| EXERCISE |
Report the number of lines in the data below where the string "виконання" shows up, and only that number.

"""

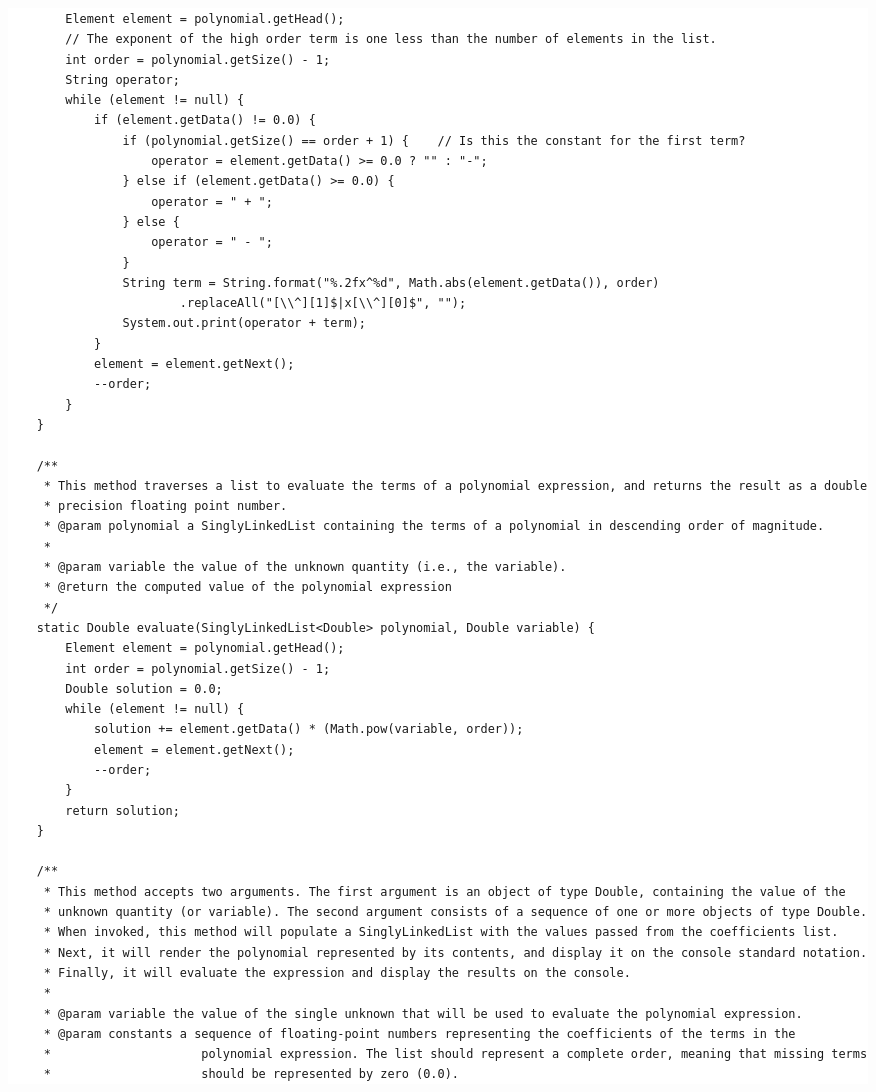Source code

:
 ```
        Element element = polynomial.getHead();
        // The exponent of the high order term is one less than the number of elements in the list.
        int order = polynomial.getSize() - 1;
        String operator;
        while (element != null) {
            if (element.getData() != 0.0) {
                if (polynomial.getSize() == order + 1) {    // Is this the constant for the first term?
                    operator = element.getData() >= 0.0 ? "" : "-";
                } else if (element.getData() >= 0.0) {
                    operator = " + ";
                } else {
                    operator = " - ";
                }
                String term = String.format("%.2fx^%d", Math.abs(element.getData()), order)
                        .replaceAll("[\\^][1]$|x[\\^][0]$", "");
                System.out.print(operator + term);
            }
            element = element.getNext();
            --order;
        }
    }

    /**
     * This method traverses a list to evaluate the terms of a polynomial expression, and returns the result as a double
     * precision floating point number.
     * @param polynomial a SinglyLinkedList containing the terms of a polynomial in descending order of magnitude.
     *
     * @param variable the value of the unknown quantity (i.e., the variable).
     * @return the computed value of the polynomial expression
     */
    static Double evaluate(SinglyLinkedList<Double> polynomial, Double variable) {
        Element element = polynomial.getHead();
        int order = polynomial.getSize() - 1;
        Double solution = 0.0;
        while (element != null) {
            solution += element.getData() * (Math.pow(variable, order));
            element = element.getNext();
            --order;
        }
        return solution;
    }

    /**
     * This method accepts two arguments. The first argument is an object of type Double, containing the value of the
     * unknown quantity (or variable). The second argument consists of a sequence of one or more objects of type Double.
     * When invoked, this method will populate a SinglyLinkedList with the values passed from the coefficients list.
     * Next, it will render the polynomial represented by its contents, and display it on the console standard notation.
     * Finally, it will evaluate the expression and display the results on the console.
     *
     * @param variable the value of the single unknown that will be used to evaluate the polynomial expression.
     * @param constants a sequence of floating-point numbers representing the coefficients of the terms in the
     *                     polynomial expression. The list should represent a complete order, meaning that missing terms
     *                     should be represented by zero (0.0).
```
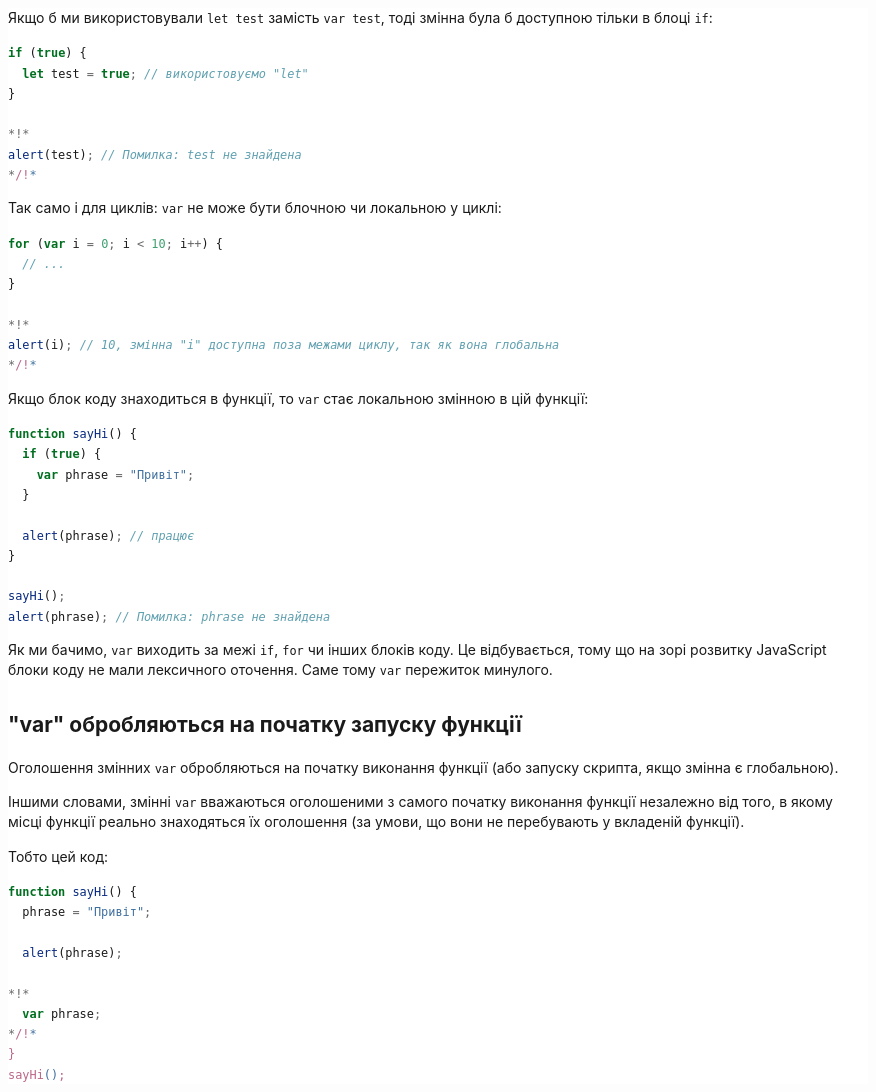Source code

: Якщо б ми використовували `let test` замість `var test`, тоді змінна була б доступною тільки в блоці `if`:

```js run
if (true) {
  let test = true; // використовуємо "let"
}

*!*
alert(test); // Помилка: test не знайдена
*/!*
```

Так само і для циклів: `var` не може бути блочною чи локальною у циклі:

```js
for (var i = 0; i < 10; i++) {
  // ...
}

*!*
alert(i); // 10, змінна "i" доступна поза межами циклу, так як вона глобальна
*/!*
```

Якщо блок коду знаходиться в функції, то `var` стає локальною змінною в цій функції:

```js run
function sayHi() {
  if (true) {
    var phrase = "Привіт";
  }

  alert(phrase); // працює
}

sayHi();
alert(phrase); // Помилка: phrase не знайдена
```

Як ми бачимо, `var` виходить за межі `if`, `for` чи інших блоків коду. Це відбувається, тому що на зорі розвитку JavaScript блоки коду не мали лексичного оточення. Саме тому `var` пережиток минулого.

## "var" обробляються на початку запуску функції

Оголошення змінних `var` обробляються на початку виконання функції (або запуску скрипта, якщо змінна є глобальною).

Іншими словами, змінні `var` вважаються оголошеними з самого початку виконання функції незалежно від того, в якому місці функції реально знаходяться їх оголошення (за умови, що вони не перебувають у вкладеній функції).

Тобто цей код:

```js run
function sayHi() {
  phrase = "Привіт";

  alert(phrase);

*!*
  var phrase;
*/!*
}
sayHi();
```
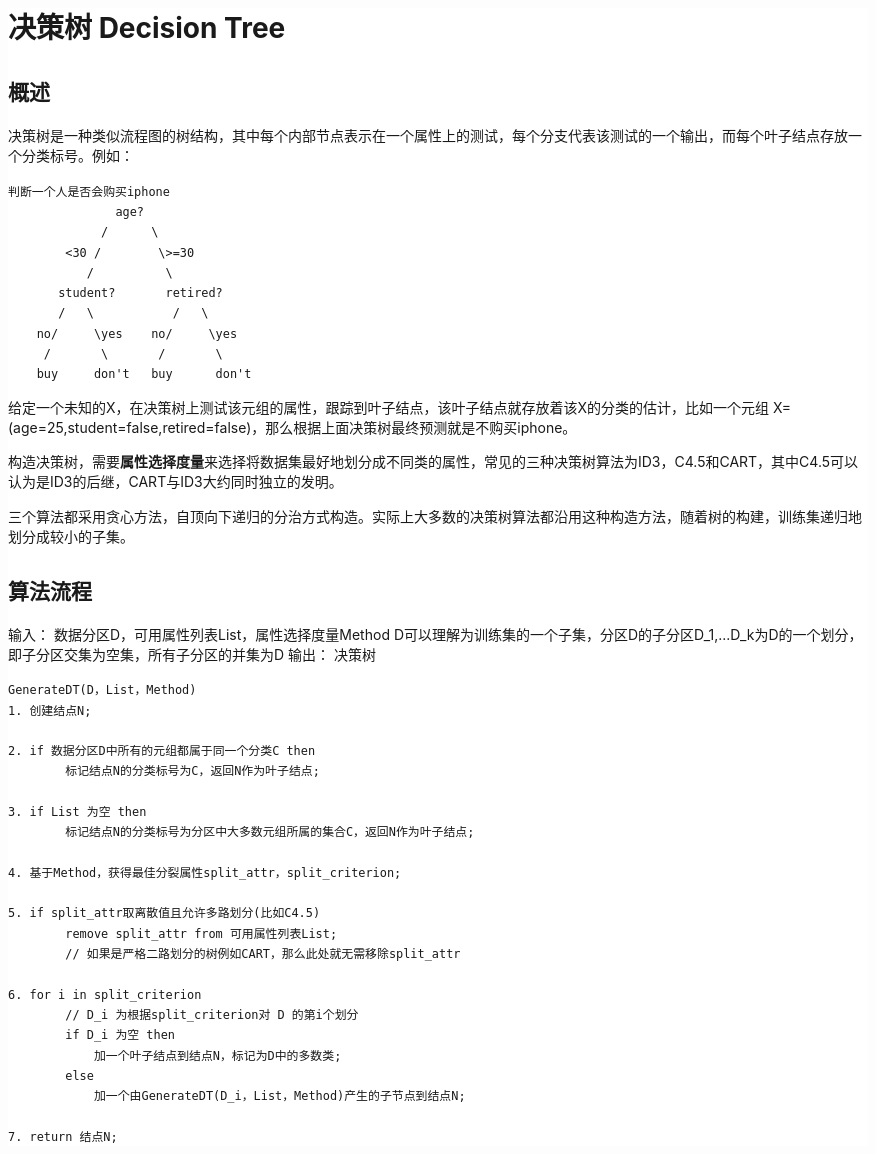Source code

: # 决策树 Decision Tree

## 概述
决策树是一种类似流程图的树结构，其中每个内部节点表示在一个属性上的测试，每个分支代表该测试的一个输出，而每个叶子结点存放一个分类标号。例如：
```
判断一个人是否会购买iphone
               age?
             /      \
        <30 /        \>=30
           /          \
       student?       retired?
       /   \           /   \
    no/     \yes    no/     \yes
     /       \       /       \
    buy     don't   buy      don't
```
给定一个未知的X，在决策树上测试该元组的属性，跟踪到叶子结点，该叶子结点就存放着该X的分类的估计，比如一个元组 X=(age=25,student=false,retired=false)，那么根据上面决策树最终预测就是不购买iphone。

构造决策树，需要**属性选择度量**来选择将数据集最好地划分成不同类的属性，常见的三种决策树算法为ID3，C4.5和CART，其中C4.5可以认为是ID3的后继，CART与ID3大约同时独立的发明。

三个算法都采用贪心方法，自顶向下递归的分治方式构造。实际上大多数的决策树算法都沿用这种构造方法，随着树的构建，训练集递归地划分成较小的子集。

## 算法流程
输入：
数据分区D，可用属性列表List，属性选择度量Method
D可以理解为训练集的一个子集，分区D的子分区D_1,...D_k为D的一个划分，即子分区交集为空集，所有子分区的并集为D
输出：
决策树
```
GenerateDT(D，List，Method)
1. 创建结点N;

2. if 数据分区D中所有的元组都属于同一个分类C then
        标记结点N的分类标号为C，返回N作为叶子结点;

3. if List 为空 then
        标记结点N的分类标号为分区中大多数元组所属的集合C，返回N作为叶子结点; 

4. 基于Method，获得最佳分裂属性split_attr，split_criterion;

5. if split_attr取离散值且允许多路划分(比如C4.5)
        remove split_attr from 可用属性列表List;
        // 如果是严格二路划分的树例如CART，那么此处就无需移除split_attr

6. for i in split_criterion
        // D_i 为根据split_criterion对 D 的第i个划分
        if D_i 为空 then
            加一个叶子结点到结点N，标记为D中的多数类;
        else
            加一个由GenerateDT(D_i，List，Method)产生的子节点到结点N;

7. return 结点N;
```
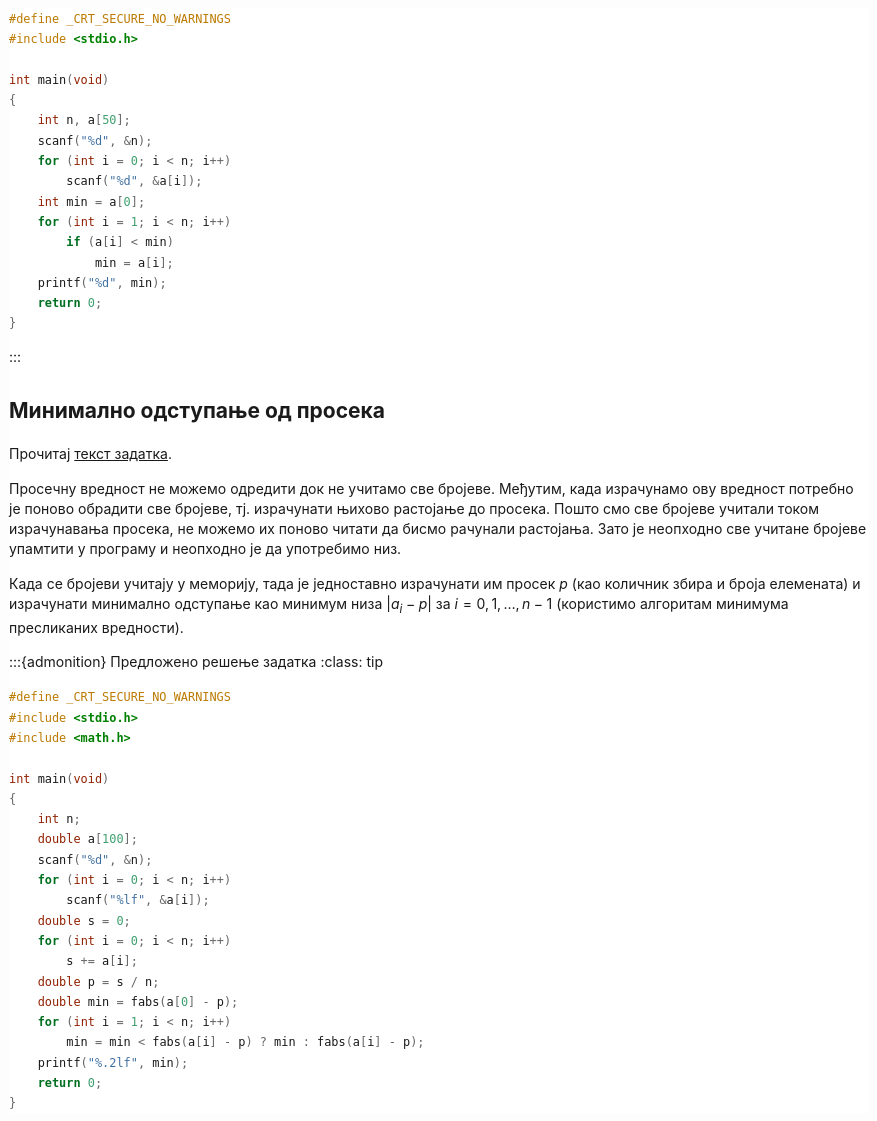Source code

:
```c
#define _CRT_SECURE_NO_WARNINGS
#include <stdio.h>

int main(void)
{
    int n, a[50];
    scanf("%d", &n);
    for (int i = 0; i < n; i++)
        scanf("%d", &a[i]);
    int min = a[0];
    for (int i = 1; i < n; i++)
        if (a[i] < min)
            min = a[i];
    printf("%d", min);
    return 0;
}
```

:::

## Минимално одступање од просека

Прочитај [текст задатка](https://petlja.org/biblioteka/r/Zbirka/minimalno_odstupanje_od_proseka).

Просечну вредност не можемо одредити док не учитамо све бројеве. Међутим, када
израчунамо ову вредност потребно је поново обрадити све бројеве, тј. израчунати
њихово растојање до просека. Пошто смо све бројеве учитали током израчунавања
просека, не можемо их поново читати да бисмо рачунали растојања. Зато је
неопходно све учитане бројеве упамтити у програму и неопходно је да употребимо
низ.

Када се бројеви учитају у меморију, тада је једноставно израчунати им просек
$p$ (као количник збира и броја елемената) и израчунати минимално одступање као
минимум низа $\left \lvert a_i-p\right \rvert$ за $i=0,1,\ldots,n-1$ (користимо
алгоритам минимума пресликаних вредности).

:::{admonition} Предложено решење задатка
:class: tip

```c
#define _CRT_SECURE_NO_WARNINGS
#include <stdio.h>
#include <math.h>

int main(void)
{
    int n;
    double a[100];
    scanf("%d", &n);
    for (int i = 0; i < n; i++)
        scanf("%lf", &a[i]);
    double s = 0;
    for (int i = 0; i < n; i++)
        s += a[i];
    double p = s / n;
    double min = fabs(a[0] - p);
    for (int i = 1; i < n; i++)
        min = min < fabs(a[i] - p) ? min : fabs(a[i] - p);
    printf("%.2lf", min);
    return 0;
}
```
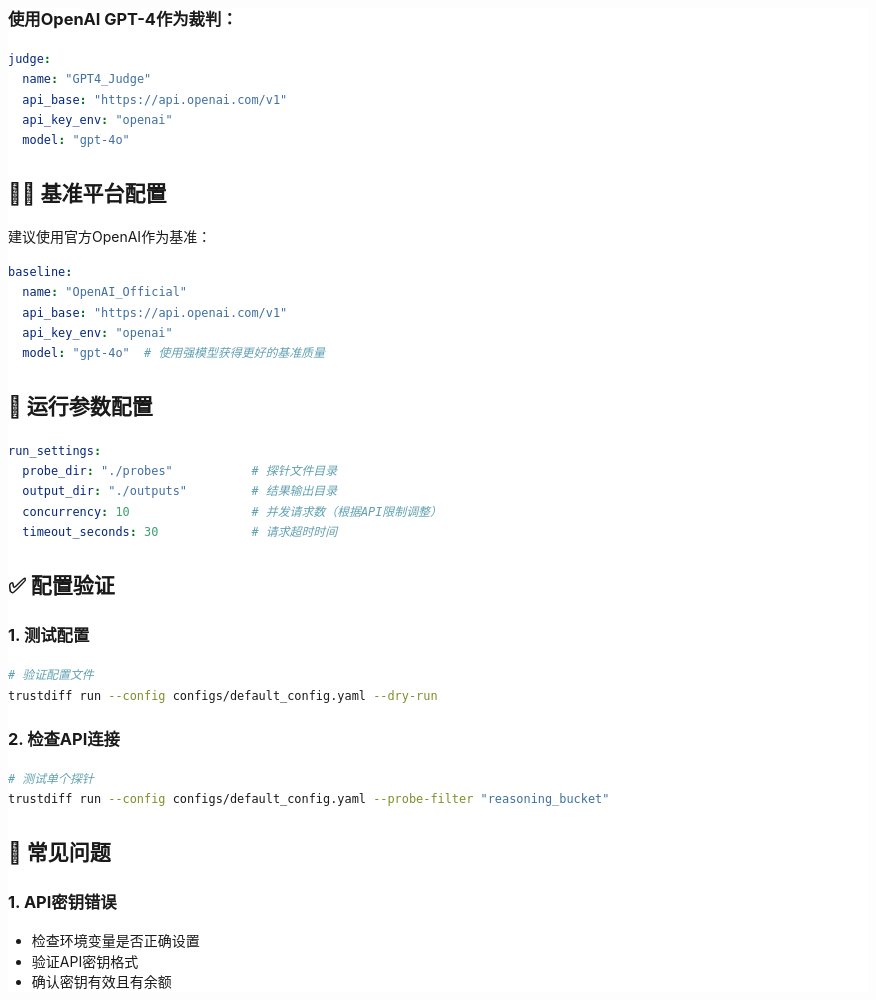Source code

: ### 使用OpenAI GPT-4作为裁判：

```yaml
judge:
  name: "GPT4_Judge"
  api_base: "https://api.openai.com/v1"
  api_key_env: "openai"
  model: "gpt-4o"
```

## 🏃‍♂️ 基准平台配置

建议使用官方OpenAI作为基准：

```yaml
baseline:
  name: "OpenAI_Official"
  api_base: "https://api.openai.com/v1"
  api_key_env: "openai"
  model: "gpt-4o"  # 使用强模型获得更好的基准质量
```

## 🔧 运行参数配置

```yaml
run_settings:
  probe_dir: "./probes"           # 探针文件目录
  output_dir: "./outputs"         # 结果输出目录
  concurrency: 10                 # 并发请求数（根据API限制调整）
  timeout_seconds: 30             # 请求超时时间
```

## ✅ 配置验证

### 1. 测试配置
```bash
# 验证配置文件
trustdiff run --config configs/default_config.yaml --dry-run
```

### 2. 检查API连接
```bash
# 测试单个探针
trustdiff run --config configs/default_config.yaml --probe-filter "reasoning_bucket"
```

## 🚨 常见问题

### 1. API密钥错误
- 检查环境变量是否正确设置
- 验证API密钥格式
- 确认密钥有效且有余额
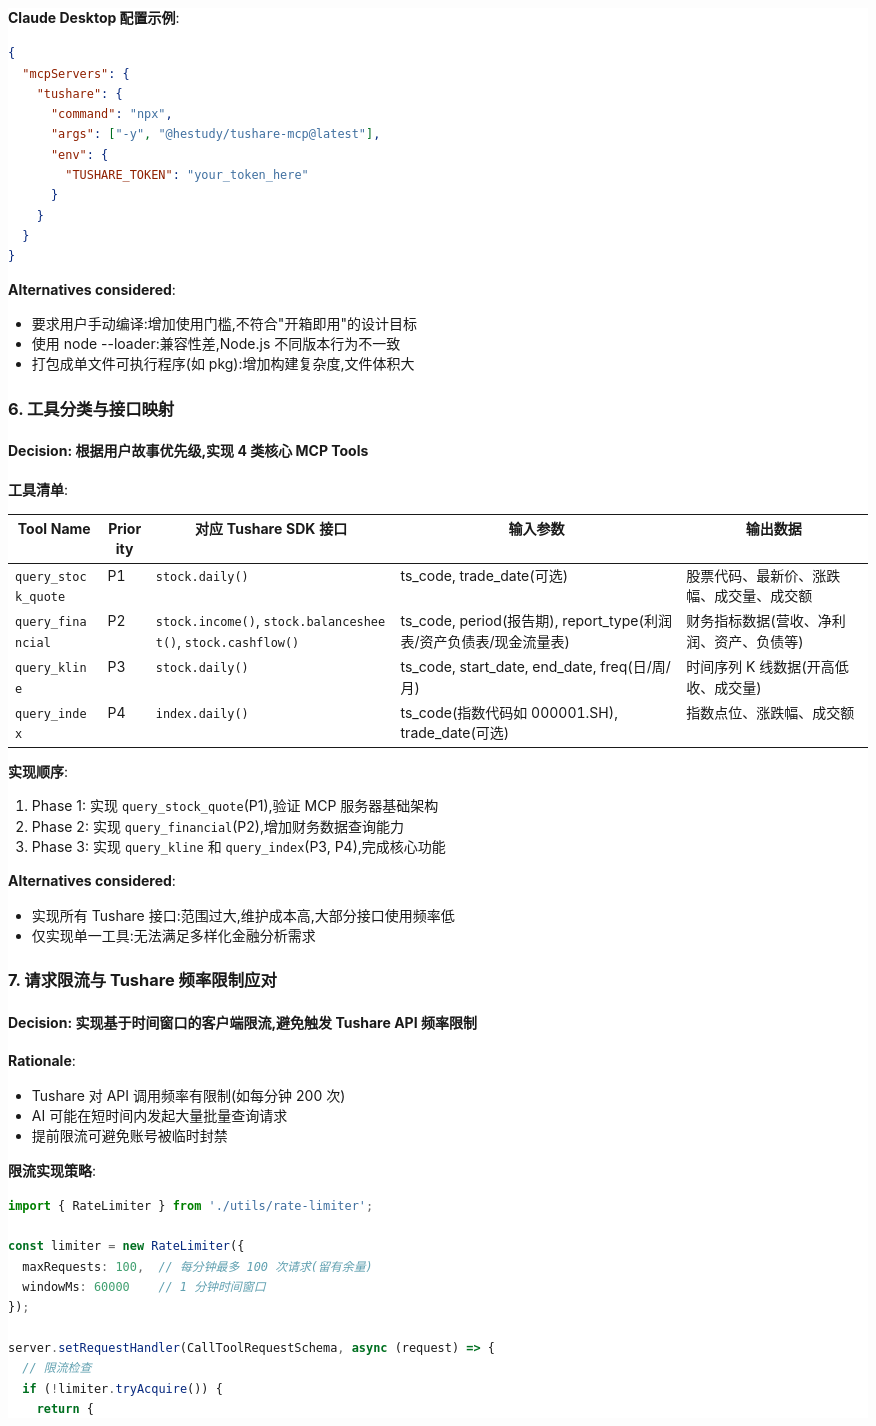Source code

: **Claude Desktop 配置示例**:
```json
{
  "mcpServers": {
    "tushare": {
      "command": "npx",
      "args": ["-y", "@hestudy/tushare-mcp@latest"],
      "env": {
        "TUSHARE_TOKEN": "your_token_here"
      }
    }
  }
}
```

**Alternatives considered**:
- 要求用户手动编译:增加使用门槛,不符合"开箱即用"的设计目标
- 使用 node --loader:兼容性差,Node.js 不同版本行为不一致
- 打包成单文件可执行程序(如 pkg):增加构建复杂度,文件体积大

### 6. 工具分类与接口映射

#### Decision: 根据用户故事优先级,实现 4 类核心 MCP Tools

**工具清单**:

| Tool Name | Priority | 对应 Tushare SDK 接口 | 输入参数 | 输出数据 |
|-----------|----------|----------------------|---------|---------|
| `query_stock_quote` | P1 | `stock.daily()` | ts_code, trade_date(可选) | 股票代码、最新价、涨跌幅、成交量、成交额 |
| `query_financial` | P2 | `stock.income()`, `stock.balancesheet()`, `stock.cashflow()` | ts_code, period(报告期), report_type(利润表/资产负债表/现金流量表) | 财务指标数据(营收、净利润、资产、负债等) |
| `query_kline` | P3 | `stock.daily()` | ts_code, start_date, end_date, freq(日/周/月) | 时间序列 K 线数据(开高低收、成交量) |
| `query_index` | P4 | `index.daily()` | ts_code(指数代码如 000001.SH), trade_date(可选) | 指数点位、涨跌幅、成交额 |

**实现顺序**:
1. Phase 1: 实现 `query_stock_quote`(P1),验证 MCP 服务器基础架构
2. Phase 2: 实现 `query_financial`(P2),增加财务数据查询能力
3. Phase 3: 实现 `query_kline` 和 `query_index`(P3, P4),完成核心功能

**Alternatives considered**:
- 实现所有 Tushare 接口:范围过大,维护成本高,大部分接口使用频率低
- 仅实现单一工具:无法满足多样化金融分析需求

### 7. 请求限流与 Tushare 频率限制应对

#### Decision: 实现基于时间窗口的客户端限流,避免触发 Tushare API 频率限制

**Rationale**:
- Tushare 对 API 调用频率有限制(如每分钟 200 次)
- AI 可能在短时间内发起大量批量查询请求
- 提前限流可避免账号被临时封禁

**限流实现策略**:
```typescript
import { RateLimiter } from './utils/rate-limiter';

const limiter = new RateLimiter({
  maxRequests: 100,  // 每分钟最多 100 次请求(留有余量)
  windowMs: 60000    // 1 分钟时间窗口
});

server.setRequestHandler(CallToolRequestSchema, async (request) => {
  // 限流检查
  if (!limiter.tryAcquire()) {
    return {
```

"""

| RESPONSE AREA |
2